# [Task to complete]
For each entry below, write an exact copy and leave out the images.

# [The data]
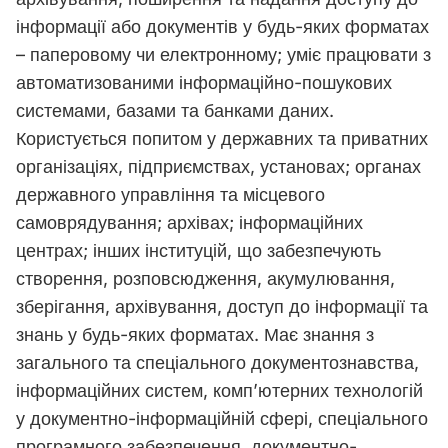
інформації або документів у будь-яких форматах
– паперовому чи електронному; уміє працювати з
автоматизованими інформаційно-пошукових
системами, базами та банками даних.
Користується попитом у державних та приватних
організаціях, підприємствах, установах; органах
державного управління та місцевого
самоврядування; архівах; інформаційних
центрах; інших інституцій, що забезпечують
створення, розповсюдження, акумулювання,
зберігання, архівування, доступ до інформації та
знань у будь-яких форматах. Має знання з
загального та спеціального документознавства,
інформаційних систем, комп’ютерних технологій
у документно-інформаційній сфері, спеціального
програмного забезпечення, документно-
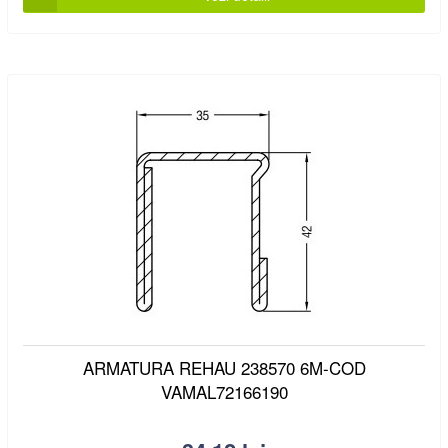
ARMATURA REHAU 238570 6M-COD
VAMAL72166190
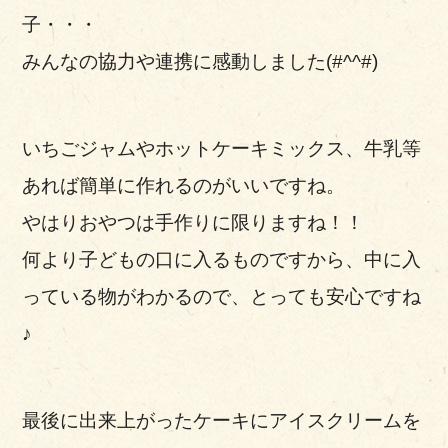
子・・・
みんなの協力や連携に感動しました(#^^#)
いちごジャムやホットケーキミックス、牛乳等
あれば簡単に作れるのがいいですね。
やはりおやつは手作りに限りますね！！
何より子どもの口に入るものですから、中に入
っている物がわかるので、とっても安心ですね
♪
最後に出来上がったケーキにアイスクリームを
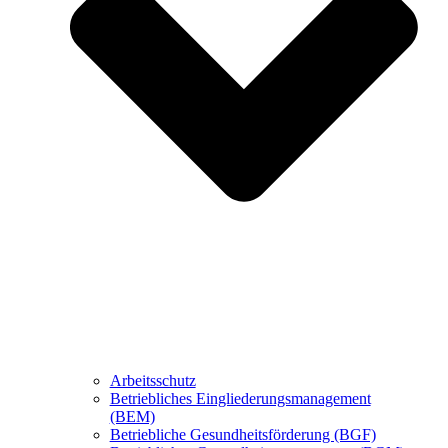
Arbeitsschutz
Betriebliches Eingliederungsmanagement
(BEM)
Betriebliche Gesundheitsförderung (BGF)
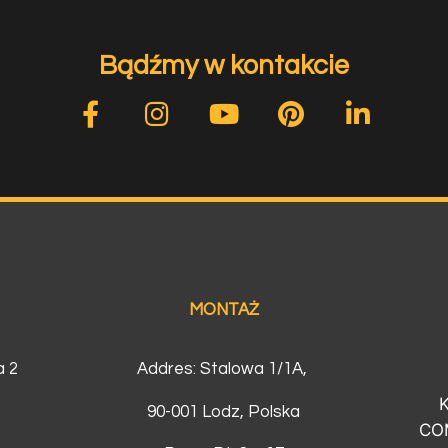
Bądźmy w kontakcie
MONTAŻ
a 2
Addres: Stalowa 1/1A,
a
90-001 Lodz, Polska
CO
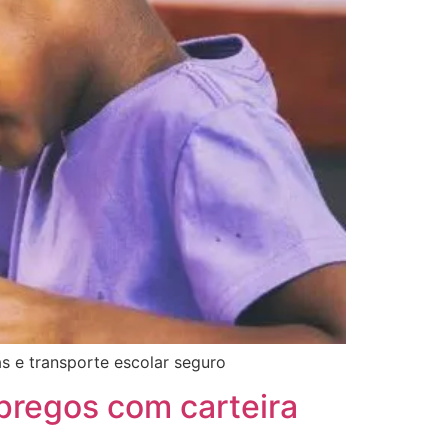
as e transporte escolar seguro
pregos com carteira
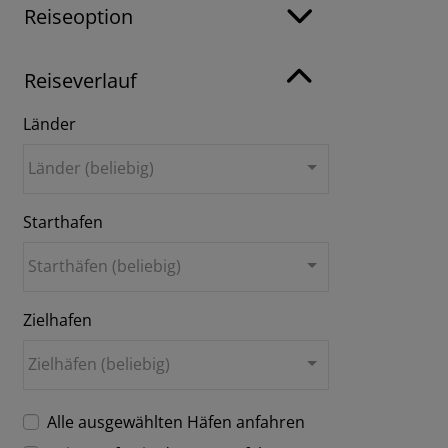
Reiseoption
Reiseverlauf
Länder
Länder (beliebig)
Starthafen
Starthäfen (beliebig)
Zielhafen
Zielhäfen (beliebig)
Alle ausgewählten Häfen anfahren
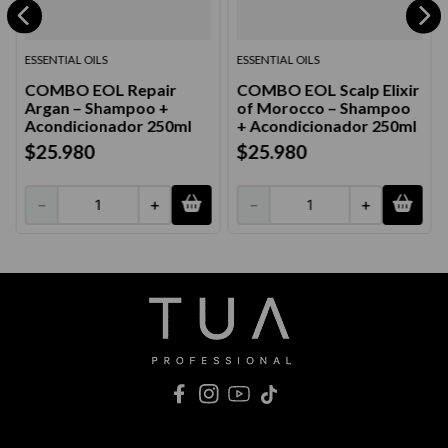
ESSENTIAL OILS
ESSENTIAL OILS
COMBO EOL Repair
COMBO EOL Scalp Elixir
Argan – Shampoo +
of Morocco – Shampoo
Acondicionador 250ml
+ Acondicionador 250ml
$
25
.
980
$
25
.
980
－
＋
－
＋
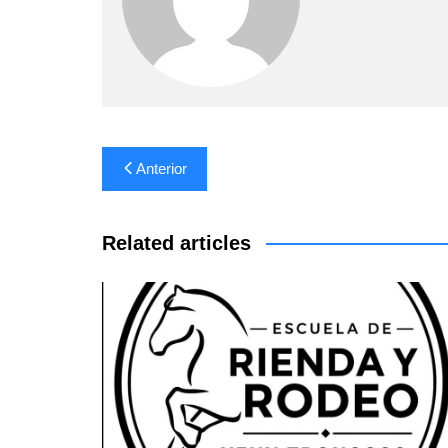
Navegación
Anterior
de
entradas
Related articles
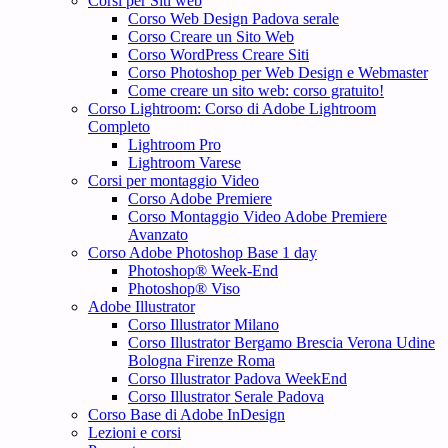
Corsi per Siti web
Corso Web Design Padova serale
Corso Creare un Sito Web
Corso WordPress Creare Siti
Corso Photoshop per Web Design e Webmaster
Come creare un sito web: corso gratuito!
Corso Lightroom: Corso di Adobe Lightroom
Completo
Lightroom Pro
Lightroom Varese
Corsi per montaggio Video
Corso Adobe Premiere
Corso Montaggio Video Adobe Premiere
Avanzato
Corso Adobe Photoshop Base 1 day
Photoshop® Week-End
Photoshop® Viso
Adobe Illustrator
Corso Illustrator Milano
Corso Illustrator Bergamo Brescia Verona Udine
Bologna Firenze Roma
Corso Illustrator Padova WeekEnd
Corso Illustrator Serale Padova
Corso Base di Adobe InDesign
Lezioni e corsi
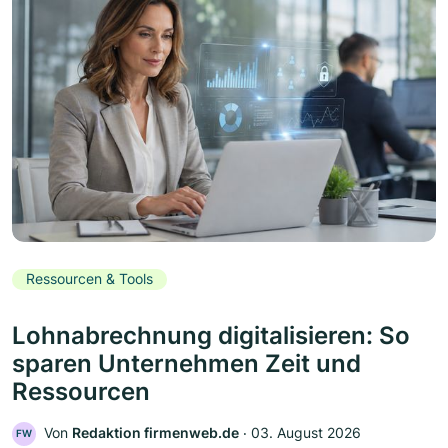
Ressourcen & Tools
Lohnabrechnung digitalisieren: So
sparen Unternehmen Zeit und
Ressourcen
Von
Redaktion firmenweb.de
‧
03. August 2026
FW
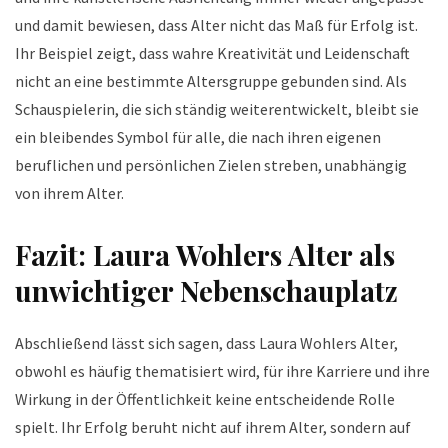
und damit bewiesen, dass Alter nicht das Maß für Erfolg ist.
Ihr Beispiel zeigt, dass wahre Kreativität und Leidenschaft
nicht an eine bestimmte Altersgruppe gebunden sind. Als
Schauspielerin, die sich ständig weiterentwickelt, bleibt sie
ein bleibendes Symbol für alle, die nach ihren eigenen
beruflichen und persönlichen Zielen streben, unabhängig
von ihrem Alter.
Fazit: Laura Wohlers Alter als
unwichtiger Nebenschauplatz
Abschließend lässt sich sagen, dass Laura Wohlers Alter,
obwohl es häufig thematisiert wird, für ihre Karriere und ihre
Wirkung in der Öffentlichkeit keine entscheidende Rolle
spielt. Ihr Erfolg beruht nicht auf ihrem Alter, sondern auf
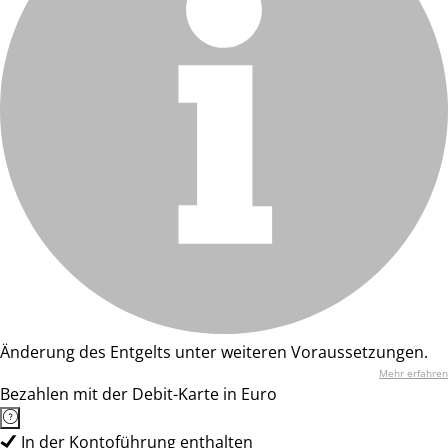
Änderung des Entgelts unter weiteren Voraussetzungen.
Mehr erfahren
Bezahlen mit der Debit-Karte in Euro
In der Kontoführung enthalten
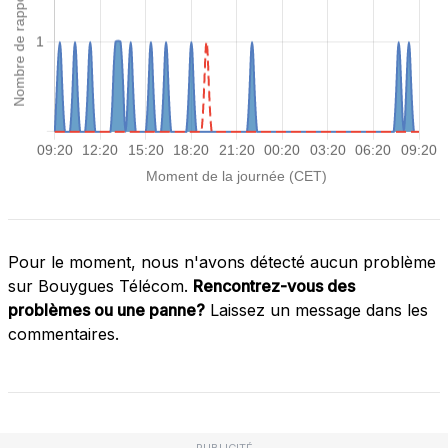
Pour le moment, nous n'avons détecté aucun problème
sur Bouygues Télécom.
Rencontrez-vous des
problèmes ou une panne?
Laissez un message dans les
commentaires.
PUBLICITÉ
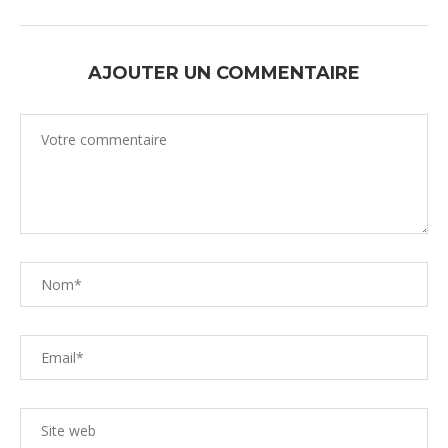
AJOUTER UN COMMENTAIRE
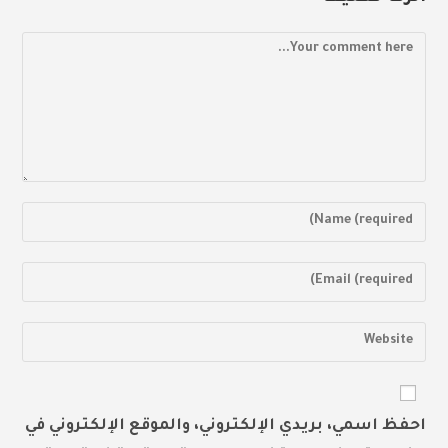
Comment
Enter
your
name
Enter
or
your
username
email
Enter
to
address
your
comment
to
website
comment
URL
احفظ اسمي، بريدي الإلكتروني، والموقع الإلكتروني في
(optional)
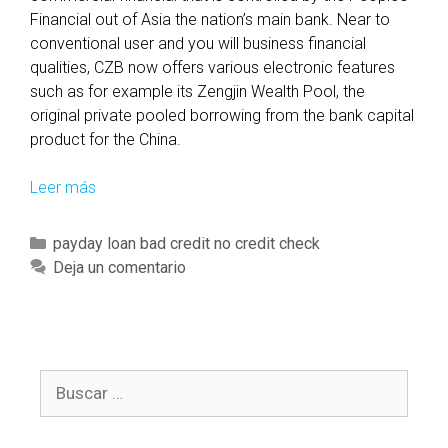
Financial out of Asia the nation’s main bank. Near to
conventional user and you will business financial
qualities, CZB now offers various electronic features
such as for example its Zengjin Wealth Pool, the
original private pooled borrowing from the bank capital
product for the China.
Leer más
B
u
i
C
payday loan bad credit no credit check
l
a
Deja un comentario
t
t
f
e
r
g
o
o
m
B
r
i
u
í
n
s
a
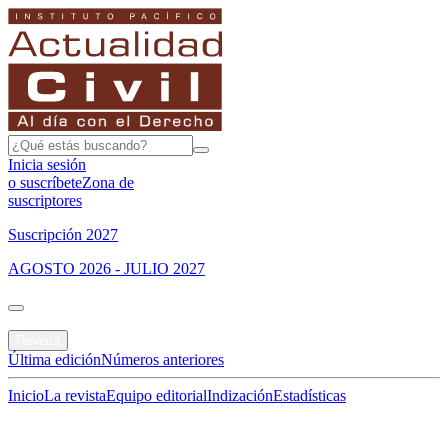
Inicia sesión
o suscríbete
Zona de
suscriptores
Suscripción 2027
AGOSTO 2026 - JULIO 2027
Portada
Revista
Última edición
Números anteriores
Inicio
La revista
Equipo editorial
Indización
Estadísticas
Especial del mes
Jurisprudencias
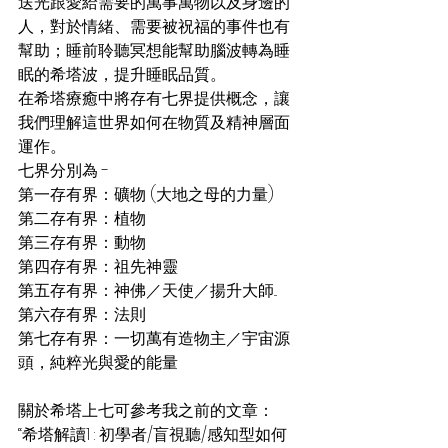
送光跟愛給需要的萬事萬物以及身邊的
人，對於情緒、需要被祝福的事件也有
幫助；睡前聆聽冥想能幫助腦波轉為睡
眠的希塔波，提升睡眠品質。
在希塔療癒中將存有七界提供概念，讓
我們理解這世界如何在物質及精神層面
運作。
七界分別為 -
第一存有界：礦物 (大地之母的力量)
第二存有界：植物
第三存有界：動物
第四存有界：祖先神靈
第五存有界：神佛／天使／揚升大師...
第六存有界：法則
第七存有界：一切萬有造物主／宇宙源
頭，純粹光與愛的能量
關於希塔上七可參考我之前的文章：
“希塔解讀1 : 初學者/盲視聽/感知型如何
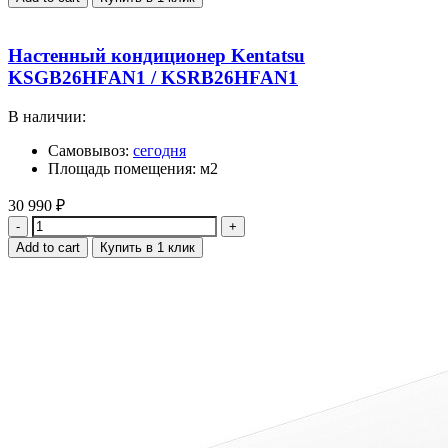
Настенный кондиционер Kentatsu
KSGB26HFAN1 / KSRB26HFAN1
В наличии:
Самовывоз:
сегодня
Площадь помещения: м2
30 990
₽
Quantity
Add to cart
Купить в 1 клик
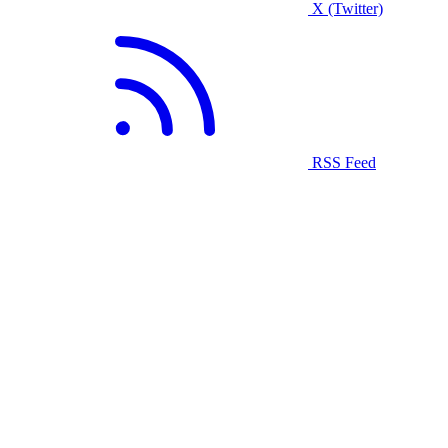
X (Twitter)
RSS Feed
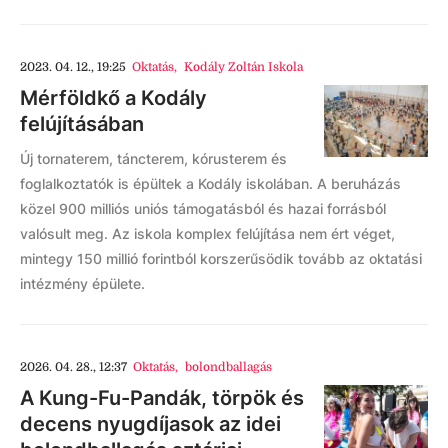
2023. 04. 12., 19:25
Oktatás
,
Kodály Zoltán Iskola
Mérföldkő a Kodály
felújításában
Új tornaterem, táncterem, kórusterem és
foglalkoztatók is épültek a Kodály iskolában. A beruházás
közel 900 milliós uniós támogatásból és hazai forrásból
valósult meg. Az iskola komplex felújítása nem ért véget,
mintegy 150 millió forintból korszerűsödik tovább az oktatási
intézmény épülete.
2026. 04. 28., 12:37
Oktatás
,
bolondballagás
A Kung-Fu-Pandák, törpök és
decens nyugdíjasok az idei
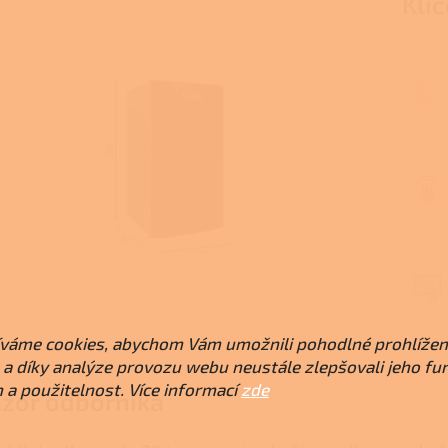
Klí
váme cookies, abychom Vám umožnili pohodlné prohlížen
a díky analýze provozu webu neustále zlepšovali jeho fu
 a použitelnost. Více informací
zde
zor odborníka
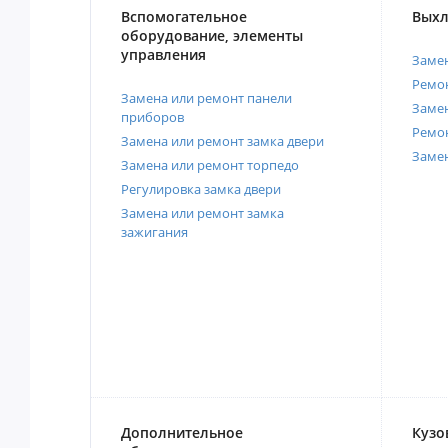
Вспомогательное
Выхл
оборудование, элементы
управления
Замен
Ремон
Замена или ремонт панели
Замен
приборов
Ремо
Замена или ремонт замка двери
Заме
Замена или ремонт торпедо
Регулировка замка двери
Замена или ремонт замка
зажигания
Дополнительное
Кузо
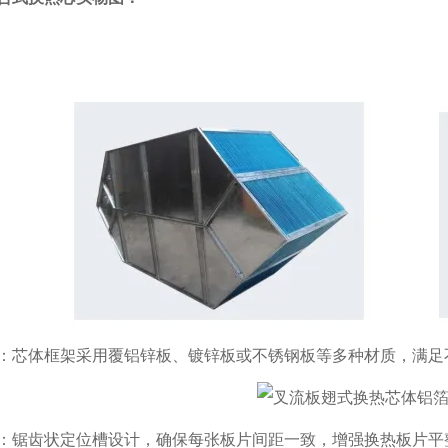
：芯体框架采用覆铝锌板、镀锌板或不锈钢板等多种材质，满足
：锯齿状定位槽设计，确保每张板片间距一致，增强换热板片平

# [Exercise result]
інформації або документів у будь-яких форматах
– паперовому чи електронному; уміє працювати з
автоматизованими інформаційно-пошукових
системами, базами та банками даних.
Користується попитом у державних та приватних
організаціях, підприємствах, установах; органах
державного управління та місцевого
самоврядування; архівах; інформаційних
центрах; інших інституцій, що забезпечують
створення, розповсюдження, акумулювання,
зберігання, архівування, доступ до інформації та
знань у будь-яких форматах. Має знання з
загального та спеціального документознавства,
інформаційних систем, комп’ютерних технологій
у документно-інформаційній сфері, спеціального
програмного забезпечення, документно-
ARMATURA REHAU 238570 6M-COD
VAMAL72166190
子・・・
みんなの協力や連携に感動しました(#^^#)
いちごジャムやホットケーキミックス、牛乳等
あれば簡単に作れるのがいいですね。
やはりおやつは手作りに限りますね！！
何より子どもの口に入るものですから、中に入
っている物がわかるので、とっても安心ですね
♪
最後に出来上がったケーキにアイスクリームを
Arbeitsschutz
Betriebliches Eingliederungsmanagement
(BEM)
Betriebliche Gesundheitsförderung (BGF)
Bądźmy w kontakcie
MONTAŻ
a 2
Addres: Stalowa 1/1A,
a
90-001 Lodz, Polska
CO
as e transporte escolar seguro
pregos com carteira
Reiseoption
Reiseverlauf
Länder
Länder (beliebig)
Starthafen
Starthäfen (beliebig)
Zielhafen
Zielhäfen (beliebig)
Alle ausgewählten Häfen anfahren
ESSENTIAL OILS
ESSENTIAL OILS
COMBO EOL Repair
COMBO EOL Scalp Elixir
Argan – Shampoo +
of Morocco – Shampoo
Acondicionador 250ml
+ Acondicionador 250ml
$
25
.
980
$
25
.
980
－
＋
－
＋
Navegación
Anterior
de
entradas
Related articles
Corsi per Siti web
Corso Web Design Padova serale
Corso Creare un Sito Web
Corso WordPress Creare Siti
Corso Photoshop per Web Design e Webmaster
Come creare un sito web: corso gratuito!
Corso Lightroom: Corso di Adobe Lightroom
Completo
Lightroom Pro
Lightroom Varese
Corsi per montaggio Video
Corso Adobe Premiere
Corso Montaggio Video Adobe Premiere
Avanzato
Corso Adobe Photoshop Base 1 day
Photoshop® Week-End
Photoshop® Viso
Adobe Illustrator
Corso Illustrator Milano
Corso Illustrator Bergamo Brescia Verona Udine
Bologna Firenze Roma
Corso Illustrator Padova WeekEnd
Corso Illustrator Serale Padova
Corso Base di Adobe InDesign
Lezioni e corsi
Ressourcen & Tools
Lohnabrechnung digitalisieren: So
sparen Unternehmen Zeit und
Ressourcen
Von
Redaktion firmenweb.de
‧
03. August 2026
FW
und damit bewiesen, dass Alter nicht das Maß für Erfolg ist.
Ihr Beispiel zeigt, dass wahre Kreativität und Leidenschaft
nicht an eine bestimmte Altersgruppe gebunden sind. Als
Schauspielerin, die sich ständig weiterentwickelt, bleibt sie
ein bleibendes Symbol für alle, die nach ihren eigenen
beruflichen und persönlichen Zielen streben, unabhängig
von ihrem Alter.
Fazit: Laura Wohlers Alter als
unwichtiger Nebenschauplatz
Abschließend lässt sich sagen, dass Laura Wohlers Alter,
obwohl es häufig thematisiert wird, für ihre Karriere und ihre
Wirkung in der Öffentlichkeit keine entscheidende Rolle
spielt. Ihr Erfolg beruht nicht auf ihrem Alter, sondern auf
Änderung des Entgelts unter weiteren Voraussetzungen.
Mehr erfahren
Bezahlen mit der Debit-Karte in Euro
In der Kontoführung enthalten
Pour le moment, nous n'avons détecté aucun problème
sur Bouygues Télécom.
Rencontrez-vous des
problèmes ou une panne?
Laissez un message dans les
commentaires.
PUBLICITÉ
AJOUTER UN COMMENTAIRE
Comment
Enter
your
name
Enter
or
your
username
email
Enter
to
address
your
comment
to
website
comment
URL
احفظ اسمي، بريدي الإلكتروني، والموقع الإلكتروني في
(optional)
Financial out of Asia the nation’s main bank. Near to
conventional user and you will business financial
qualities, CZB now offers various electronic features
such as for example its Zengjin Wealth Pool, the
original private pooled borrowing from the bank capital
product for the China.
Leer más
B
u
i
C
payday loan bad credit no credit check
l
a
Deja un comentario
t
t
f
e
r
g
o
o
m
B
r
i
u
í
n
s
a
Inicia sesión
o suscríbete
Zona de
suscriptores
Suscripción 2027
AGOSTO 2026 - JULIO 2027
Portada
Revista
Última edición
Números anteriores
Inicio
La revista
Equipo editorial
Indización
Estadísticas
Especial del mes
Jurisprudencias
送光跟愛給需要的萬事萬物以及身邊的
人，對於情緒、需要被祝福的事件也有
幫助；睡前聆聽冥想能幫助腦波轉為睡
眠的希塔波，提升睡眠品質。
在希塔療癒中將存有七界提供概念，讓
我們理解這世界如何在物質及精神層面
運作。
七界分別為 -
第一存有界：礦物 (大地之母的力量)
第二存有界：植物
第三存有界：動物
第四存有界：祖先神靈
第五存有界：神佛／天使／揚升大師...
第六存有界：法則
第七存有界：一切萬有造物主／宇宙源
頭，純粹光與愛的能量
關於希塔上七可參考我之前的文章：
“希塔解讀1 : 初學者/盲視聽/感知型如何
Настенный кондиционер Kentatsu
KSGB26HFAN1 / KSRB26HFAN1
В наличии:
Самовывоз:
сегодня
Площадь помещения: м2
30 990
₽
Quantity
Add to cart
Купить в 1 клик
X (Twitter)
RSS Feed
2023. 04. 12., 19:25
Oktatás
,
Kodály Zoltán Iskola
Mérföldkő a Kodály
felújításában
Új tornaterem, táncterem, kórusterem és
foglalkoztatók is épültek a Kodály iskolában. A beruházás
közel 900 milliós uniós támogatásból és hazai forrásból
valósult meg. Az iskola komplex felújítása nem ért véget,
mintegy 150 millió forintból korszerűsödik tovább az oktatási
intézmény épülete.
2026. 04. 28., 12:37
Oktatás
,
bolondballagás
A Kung-Fu-Pandák, törpök és
decens nyugdíjasok az idei
Klí
váme cookies, abychom Vám umožnili pohodlné prohlížen
a díky analýze provozu webu neustále zlepšovali jeho fu
 a použitelnost. Více informací
zde
zor odborníka
Вспомогательное
Выхл
оборудование, элементы
управления
Замен
Ремон
Замена или ремонт панели
Замен
приборов
Ремо
Замена или ремонт замка двери
Заме
Замена или ремонт торпедо
Регулировка замка двери
Замена или ремонт замка
зажигания
Дополнительное
Кузо
：芯体框架采用覆铝锌板、镀锌板或不锈钢板等多种材质，满足
：锯齿状定位槽设计，确保每张板片间距一致，增强换热板片平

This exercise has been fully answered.